Message Filtering

This SMT is currently in incubating state, i.e. exact semantics, configuration options etc. may change in future revisions, based on the feedback we receive. Please let us know if you encounter any problems while using this filter transformation.

With real-life applications, it is often necessary to deliver only a subset of events into the Kafka broker. The user might need to filter the events according to different business rules. Kafka Connect provides a generic mechanism to do the filtering in the form of Simple Message Transforms (SMT).

The SMT is a Java class that encodes the filtering logic. This is a very powerful mechanism but has two drawbacks:

  • It is necessary to compile the transformation upfront and deploy it to Kafka Connect.

  • Every change needs code recompilation and redeployment, leading to inflexible operations.

To solve this problem, Debezium comes with the Filtering SMT. This SMT allows the operator to write an expression that is evaluated for each event and according to the result, it is either filtered out or passed on for further processing. The current implementation supports any scripting language which integrates with JSR 223 (Scripting for the Java™ Platform).

The Filtering SMT can be used like so:

...
transforms=filter
transforms.filter.type=io.debezium.transforms.Filter
transforms.filter.language=jsr223.groovy
transforms.filter.condition=value.op == 'u' && value.before.id == 2
...

In this example we are using Groovy as expression language, and we’re filtering out all update records with id field equal to 2.

Debezium does not come with the language implementations in its installation packages. It is the user’s responsibility to provide an implementation, such as Groovy 3 or GraalVM JavaScript, on the classpath. Bootstrapping is done exclusively via the JSR 223 API currently, so the engine’s support for this API must be provided as well.
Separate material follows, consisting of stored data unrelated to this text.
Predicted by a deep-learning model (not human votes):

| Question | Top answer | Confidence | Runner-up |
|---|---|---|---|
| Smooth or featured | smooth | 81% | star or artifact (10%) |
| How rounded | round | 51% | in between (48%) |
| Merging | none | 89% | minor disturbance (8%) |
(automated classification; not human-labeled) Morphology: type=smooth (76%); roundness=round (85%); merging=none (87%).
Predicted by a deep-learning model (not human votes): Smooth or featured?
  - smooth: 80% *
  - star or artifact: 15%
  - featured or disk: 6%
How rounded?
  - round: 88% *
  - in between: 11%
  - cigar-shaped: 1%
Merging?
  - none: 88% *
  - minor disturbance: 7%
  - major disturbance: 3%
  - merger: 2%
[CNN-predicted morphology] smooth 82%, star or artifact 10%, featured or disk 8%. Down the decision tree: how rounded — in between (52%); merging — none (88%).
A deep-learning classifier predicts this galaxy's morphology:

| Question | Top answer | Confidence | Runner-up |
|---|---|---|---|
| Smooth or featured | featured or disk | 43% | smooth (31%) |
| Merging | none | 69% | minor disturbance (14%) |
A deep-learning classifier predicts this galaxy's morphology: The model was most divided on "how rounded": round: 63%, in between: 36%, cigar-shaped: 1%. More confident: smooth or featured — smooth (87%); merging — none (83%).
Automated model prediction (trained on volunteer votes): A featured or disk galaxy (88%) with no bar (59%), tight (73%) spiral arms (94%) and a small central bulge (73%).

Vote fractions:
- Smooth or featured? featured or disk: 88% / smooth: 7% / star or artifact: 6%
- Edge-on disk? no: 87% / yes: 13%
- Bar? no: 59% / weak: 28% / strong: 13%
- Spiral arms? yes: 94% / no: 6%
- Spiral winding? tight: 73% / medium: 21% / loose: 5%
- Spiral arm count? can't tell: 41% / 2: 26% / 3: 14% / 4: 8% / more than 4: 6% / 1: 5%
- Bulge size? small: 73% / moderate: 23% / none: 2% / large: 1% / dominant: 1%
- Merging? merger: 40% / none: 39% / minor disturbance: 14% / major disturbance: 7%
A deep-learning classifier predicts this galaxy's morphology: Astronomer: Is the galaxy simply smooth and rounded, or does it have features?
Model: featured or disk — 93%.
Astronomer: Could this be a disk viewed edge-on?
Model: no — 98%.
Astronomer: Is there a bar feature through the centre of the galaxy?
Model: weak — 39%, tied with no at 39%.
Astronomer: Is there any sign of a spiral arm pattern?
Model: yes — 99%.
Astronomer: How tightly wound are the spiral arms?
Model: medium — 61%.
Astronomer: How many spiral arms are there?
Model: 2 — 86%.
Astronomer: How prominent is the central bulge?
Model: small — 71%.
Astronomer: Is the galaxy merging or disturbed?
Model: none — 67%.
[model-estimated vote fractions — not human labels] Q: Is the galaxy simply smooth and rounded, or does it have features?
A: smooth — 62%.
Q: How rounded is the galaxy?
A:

Debezium binds four variables into the evaluation context:

  • key - a key of the message

  • value - a value of the message

  • keySchema - the schema of the message key

  • valueSchema - the schema of the message value

  • topic - the name of the target topic

  • headers - the map of message headers keyed with header name and value composed of schema and value variables

The key and value are of type org.apache.kafka.connect.data.Struct and keySchema and valueSchema are variables of type org.apache.kafka.connect.data.Schema. The expression can invoke arbitrary methods on the variables and should evaluate into a boolean value that decides whether the message is removed true or kept. Expressions should be side-effect free, i.e. they should not modify the passed variables in any way.

Language specifics

The same business logic - remove all update records with id set to 2 can be expressed like this, depending on your preferred scripting language; In case of Groovy, the value fields can be accessed in a property-like way:

value.op == 'u' && value.before.id == 2

The Debezium MongoDB connector emits the after and patch fields not as structures but as serialized JSON documents. This means that when you are using the SMT with the MongoDB connector you should either first apply `ExtractNewDocumentState) SMT to unwind the field or use a JSON parser in the expression.

In case of Groovy it means adding groovy-json artifact on the classpath and write the expression like (new groovy.json.JsonSlurper()).parseText(value.after).last_name == 'Kretchmar'.

Other languages, such as JavaScript, will typically require to call the Struct#get() method:

value.get('op') == 'u' && value.get('before').get('id') == 2

When using JavaScript via Graal.js, simplified property references can be used, akin to the Groovy approach:

value.op == 'u' && value.before.id == 2

Configuration options

Property

Default

Description

An optional regular expression for specifying the topic(s) this transformation should be applied to. Records on any topic whose name does not match the given expression are passed on as-is.

The language in which the expression is written. Must begin with jsr223., e.g. jsr223.groovy, or jsr223.graal.js. Currently, only bootstrapping via the JSR 223 API ("Scripting for the Java ™ Platform") is supported.

The expression evaluated for every message. Must evaluate to a boolean value where a result of true will keep the message, and a result of false will remove it.

keep

Prescribes how the transformation should handle null (tombstone) messages. The options are: keep (the default) to pass the message through, drop to remove the messages completely or evaluate to run the message through the condition expression.